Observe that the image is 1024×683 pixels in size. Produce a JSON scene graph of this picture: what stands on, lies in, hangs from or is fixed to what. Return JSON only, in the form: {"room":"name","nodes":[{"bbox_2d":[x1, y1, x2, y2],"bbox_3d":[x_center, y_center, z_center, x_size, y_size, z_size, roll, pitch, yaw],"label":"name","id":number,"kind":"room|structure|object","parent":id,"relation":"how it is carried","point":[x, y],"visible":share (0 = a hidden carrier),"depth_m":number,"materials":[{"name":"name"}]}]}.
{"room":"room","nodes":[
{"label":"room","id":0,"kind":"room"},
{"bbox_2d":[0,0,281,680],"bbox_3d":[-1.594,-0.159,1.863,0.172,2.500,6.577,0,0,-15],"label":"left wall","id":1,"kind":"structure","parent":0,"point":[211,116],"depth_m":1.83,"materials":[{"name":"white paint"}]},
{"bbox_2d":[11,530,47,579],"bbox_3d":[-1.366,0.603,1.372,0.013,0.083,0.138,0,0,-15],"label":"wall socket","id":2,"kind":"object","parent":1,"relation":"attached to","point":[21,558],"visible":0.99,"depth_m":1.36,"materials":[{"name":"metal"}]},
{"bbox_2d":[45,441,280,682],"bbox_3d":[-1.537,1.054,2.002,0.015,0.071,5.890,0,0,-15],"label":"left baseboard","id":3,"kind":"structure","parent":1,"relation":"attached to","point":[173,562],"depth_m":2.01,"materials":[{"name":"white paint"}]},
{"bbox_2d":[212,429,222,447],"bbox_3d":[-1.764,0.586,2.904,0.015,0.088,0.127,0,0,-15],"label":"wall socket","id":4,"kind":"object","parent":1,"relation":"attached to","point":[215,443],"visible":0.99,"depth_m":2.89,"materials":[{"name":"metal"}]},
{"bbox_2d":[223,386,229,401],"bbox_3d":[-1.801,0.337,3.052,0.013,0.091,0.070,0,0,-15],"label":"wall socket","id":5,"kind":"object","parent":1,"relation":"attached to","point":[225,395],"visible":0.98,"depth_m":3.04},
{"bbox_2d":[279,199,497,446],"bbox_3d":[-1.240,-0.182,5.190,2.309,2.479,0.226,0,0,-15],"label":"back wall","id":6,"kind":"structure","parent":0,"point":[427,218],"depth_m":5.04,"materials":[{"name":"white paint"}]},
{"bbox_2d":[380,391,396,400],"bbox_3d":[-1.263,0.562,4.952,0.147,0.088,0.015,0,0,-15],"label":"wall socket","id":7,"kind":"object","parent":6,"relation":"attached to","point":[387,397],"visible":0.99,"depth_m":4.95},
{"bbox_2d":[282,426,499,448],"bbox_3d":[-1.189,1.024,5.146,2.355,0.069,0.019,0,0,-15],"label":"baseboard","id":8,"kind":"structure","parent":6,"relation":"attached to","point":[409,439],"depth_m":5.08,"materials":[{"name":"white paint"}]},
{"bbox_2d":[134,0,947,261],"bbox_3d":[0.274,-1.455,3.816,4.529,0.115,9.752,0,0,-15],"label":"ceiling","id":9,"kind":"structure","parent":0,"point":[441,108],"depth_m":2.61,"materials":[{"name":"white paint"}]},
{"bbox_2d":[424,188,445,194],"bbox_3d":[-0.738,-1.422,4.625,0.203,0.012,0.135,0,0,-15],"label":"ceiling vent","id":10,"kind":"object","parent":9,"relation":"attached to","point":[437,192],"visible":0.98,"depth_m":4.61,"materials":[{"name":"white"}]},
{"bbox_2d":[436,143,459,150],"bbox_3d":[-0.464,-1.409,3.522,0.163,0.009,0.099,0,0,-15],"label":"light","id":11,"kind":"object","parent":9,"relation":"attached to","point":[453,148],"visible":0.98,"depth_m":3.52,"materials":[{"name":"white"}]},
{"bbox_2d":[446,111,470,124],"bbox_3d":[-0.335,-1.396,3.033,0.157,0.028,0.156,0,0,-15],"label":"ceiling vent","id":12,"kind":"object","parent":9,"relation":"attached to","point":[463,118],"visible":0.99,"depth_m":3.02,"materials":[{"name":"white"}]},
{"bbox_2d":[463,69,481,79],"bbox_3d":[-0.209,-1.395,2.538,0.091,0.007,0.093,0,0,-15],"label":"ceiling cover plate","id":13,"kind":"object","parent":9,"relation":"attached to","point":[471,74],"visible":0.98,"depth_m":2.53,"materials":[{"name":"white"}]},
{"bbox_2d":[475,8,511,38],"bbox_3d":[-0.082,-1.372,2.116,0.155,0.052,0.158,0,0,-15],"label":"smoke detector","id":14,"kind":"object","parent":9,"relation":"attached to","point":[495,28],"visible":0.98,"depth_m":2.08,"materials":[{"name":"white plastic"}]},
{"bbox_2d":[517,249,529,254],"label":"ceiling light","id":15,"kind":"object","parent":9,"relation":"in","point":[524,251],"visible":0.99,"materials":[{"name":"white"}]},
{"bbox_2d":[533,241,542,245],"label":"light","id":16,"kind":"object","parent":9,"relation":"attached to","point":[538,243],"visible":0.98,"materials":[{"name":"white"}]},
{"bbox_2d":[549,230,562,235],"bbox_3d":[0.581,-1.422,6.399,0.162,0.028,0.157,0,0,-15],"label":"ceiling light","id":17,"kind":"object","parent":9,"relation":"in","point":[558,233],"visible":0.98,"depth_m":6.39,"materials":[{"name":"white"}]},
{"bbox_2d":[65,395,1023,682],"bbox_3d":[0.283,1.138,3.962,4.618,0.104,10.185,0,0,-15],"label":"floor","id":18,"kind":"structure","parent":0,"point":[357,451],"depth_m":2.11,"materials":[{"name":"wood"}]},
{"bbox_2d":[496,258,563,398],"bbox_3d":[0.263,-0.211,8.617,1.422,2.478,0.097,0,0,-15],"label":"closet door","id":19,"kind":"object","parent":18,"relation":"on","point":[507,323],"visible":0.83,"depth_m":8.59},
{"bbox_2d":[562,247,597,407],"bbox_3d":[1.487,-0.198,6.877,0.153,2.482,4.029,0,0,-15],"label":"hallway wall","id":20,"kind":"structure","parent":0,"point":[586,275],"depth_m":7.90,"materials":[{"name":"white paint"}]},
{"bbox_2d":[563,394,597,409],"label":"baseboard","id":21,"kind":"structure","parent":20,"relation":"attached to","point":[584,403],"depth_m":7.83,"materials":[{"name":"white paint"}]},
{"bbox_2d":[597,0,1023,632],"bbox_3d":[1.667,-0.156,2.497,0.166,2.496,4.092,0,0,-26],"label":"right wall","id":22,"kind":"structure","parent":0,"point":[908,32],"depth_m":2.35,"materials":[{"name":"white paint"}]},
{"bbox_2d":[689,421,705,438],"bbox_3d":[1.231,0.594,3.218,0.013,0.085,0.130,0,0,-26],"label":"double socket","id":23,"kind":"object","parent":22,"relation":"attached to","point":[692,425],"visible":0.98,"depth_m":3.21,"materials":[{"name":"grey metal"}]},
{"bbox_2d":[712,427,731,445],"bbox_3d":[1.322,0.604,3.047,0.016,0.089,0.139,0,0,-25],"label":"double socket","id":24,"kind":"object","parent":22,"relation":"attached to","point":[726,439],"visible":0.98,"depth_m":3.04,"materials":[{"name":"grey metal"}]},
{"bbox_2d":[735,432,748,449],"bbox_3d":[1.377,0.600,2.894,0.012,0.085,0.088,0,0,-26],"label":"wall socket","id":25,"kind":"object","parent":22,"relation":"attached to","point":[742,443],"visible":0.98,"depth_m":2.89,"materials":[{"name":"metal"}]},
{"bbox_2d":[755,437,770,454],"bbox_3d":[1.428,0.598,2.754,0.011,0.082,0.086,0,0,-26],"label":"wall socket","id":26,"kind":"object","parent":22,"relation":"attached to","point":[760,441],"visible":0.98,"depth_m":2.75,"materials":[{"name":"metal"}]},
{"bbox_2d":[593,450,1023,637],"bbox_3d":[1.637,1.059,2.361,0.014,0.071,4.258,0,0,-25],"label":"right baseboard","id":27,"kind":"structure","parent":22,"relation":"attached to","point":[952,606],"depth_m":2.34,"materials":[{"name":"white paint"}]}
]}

_Your goal:_
Search the records for the word "right", then list every line that has it.

_Answer for the task:_
{"bbox_2d":[597,0,1023,632],"bbox_3d":[1.667,-0.156,2.497,0.166,2.496,4.092,0,0,-26],"label":"right wall","id":22,"kind":"structure","parent":0,"point":[908,32],"depth_m":2.35,"materials":[{"name":"white paint"}]},
{"bbox_2d":[593,450,1023,637],"bbox_3d":[1.637,1.059,2.361,0.014,0.071,4.258,0,0,-25],"label":"right baseboard","id":27,"kind":"structure","parent":22,"relation":"attached to","point":[952,606],"depth_m":2.34,"materials":[{"name":"white paint"}]}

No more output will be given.